Related Issues and Documentation

(Emoji vote if this was helpful or unhelpful; more detailed feedback welcome in this discussion.)

findleyr commented 2 weeks ago

I think this is an interesting idea, and worth exploring.

I'll just note that for better or worse, I almost always operate on mostly coherent syntax, due to the combination of auto-pairing delimiters and using my editor to select and operate on surrounding blocks. As a result, the type of extreme corruption you describe isn't (usually) a problem, and for me at least it would probably suffice to add some very-obviously-correct synchronization to go/parser (such as always synchronizing to func foo, which is amazingly something we don't do). Maybe I've just been trained to do this by our poor parser recovery.

I think we should fix parser recovery first, at least making the obvious improvements, and then reevaluate.

josharian commented 2 weeks ago

This would quickly localize the region of damage to a particular function, or even a block, statement, or expression within it.

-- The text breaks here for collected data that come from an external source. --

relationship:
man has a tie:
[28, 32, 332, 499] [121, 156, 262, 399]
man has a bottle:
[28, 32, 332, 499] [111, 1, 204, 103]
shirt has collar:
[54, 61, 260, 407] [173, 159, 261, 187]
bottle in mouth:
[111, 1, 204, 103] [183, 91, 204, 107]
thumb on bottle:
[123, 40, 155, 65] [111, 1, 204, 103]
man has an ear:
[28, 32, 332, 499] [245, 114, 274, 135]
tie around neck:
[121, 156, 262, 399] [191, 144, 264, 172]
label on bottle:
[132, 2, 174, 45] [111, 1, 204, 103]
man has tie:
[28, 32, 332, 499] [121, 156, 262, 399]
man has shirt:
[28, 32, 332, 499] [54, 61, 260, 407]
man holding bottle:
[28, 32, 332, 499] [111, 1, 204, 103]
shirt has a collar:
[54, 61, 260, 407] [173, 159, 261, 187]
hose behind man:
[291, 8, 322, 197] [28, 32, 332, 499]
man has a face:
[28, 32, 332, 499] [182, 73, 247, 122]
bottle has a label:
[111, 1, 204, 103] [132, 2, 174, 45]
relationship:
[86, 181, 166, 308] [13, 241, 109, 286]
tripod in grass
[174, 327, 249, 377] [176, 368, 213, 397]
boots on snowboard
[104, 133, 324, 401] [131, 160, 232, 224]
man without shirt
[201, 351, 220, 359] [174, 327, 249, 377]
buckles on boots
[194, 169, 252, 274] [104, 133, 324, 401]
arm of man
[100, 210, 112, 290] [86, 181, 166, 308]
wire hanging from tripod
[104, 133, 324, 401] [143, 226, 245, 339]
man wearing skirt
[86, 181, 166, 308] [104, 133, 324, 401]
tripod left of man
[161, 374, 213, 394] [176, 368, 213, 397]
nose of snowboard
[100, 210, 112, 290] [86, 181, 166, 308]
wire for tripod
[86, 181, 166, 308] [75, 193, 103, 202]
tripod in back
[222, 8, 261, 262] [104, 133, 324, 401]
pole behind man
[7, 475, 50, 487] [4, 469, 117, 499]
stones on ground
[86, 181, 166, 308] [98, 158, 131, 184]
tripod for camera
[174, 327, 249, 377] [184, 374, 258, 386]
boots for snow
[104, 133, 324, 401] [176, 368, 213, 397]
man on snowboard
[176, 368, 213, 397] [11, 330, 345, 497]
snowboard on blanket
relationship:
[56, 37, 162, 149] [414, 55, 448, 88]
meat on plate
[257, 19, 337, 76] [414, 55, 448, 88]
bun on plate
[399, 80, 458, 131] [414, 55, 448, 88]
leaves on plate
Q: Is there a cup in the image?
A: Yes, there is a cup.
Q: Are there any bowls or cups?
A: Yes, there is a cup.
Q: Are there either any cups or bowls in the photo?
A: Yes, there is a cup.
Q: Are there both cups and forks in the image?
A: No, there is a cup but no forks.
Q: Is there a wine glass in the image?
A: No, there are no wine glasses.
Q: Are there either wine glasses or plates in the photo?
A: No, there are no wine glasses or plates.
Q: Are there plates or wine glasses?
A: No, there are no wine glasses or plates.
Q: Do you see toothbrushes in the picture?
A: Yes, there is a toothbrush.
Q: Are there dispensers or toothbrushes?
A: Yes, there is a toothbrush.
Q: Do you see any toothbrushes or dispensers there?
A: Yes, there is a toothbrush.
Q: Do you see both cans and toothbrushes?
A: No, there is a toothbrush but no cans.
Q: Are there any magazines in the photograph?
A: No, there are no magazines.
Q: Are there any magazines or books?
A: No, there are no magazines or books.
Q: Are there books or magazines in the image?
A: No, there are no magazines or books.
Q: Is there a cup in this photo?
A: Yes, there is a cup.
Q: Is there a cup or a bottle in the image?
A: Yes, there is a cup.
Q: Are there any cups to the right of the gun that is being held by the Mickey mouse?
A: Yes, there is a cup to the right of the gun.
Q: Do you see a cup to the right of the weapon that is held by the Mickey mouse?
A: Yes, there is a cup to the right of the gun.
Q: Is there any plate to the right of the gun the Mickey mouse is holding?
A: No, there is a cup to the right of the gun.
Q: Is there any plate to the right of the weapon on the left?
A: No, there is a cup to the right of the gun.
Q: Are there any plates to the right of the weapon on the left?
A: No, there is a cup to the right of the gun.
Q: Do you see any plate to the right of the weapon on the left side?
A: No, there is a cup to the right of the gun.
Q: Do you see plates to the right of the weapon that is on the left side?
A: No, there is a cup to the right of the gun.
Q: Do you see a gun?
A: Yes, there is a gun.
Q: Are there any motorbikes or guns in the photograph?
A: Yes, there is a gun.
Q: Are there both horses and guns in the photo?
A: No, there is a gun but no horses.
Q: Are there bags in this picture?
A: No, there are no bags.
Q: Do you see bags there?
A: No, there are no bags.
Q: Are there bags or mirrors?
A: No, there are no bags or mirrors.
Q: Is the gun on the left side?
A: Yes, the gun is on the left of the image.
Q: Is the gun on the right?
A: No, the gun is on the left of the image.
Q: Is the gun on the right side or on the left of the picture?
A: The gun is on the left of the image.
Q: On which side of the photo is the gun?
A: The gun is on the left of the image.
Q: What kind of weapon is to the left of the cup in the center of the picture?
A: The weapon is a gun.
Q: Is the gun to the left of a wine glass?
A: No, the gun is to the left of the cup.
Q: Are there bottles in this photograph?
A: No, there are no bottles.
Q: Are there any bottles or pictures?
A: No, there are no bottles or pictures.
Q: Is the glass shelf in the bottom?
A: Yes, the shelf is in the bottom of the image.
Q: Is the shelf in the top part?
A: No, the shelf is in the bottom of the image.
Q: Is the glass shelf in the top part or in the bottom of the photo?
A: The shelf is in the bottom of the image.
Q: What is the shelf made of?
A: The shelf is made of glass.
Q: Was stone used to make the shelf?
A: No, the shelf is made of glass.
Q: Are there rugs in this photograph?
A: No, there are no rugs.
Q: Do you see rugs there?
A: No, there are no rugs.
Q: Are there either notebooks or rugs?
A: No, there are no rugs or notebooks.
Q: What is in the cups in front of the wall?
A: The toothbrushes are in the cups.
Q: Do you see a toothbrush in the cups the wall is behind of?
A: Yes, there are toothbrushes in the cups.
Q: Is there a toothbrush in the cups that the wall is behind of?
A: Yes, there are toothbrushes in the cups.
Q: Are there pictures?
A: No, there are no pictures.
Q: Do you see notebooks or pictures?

Unsurprisingly, I'd really love this feature. I'm apparently not as organized as @findleyr and I almost always operate in a mode in which gopls works badly for me because I have left half broken code lying around. 😅

I suspect we could do a good job with modest effort by a pre-scan of the input file from both ends that matches each paren with its partner, exploiting indentation

It's also worth mentioning that treesitter is a different approach to making a resilient parser, one with lots of miles on it and some good research papers describing it. It's unclear to me whether it would be possible to marry the ideas behind treesitter and go/parser, though.

robpike commented 2 weeks ago

PL/C did this back in the 1970s and it wasn't very successful in my experience, but with gofmt in effect telling you the block structure through redundant indentation, it might be worth another try.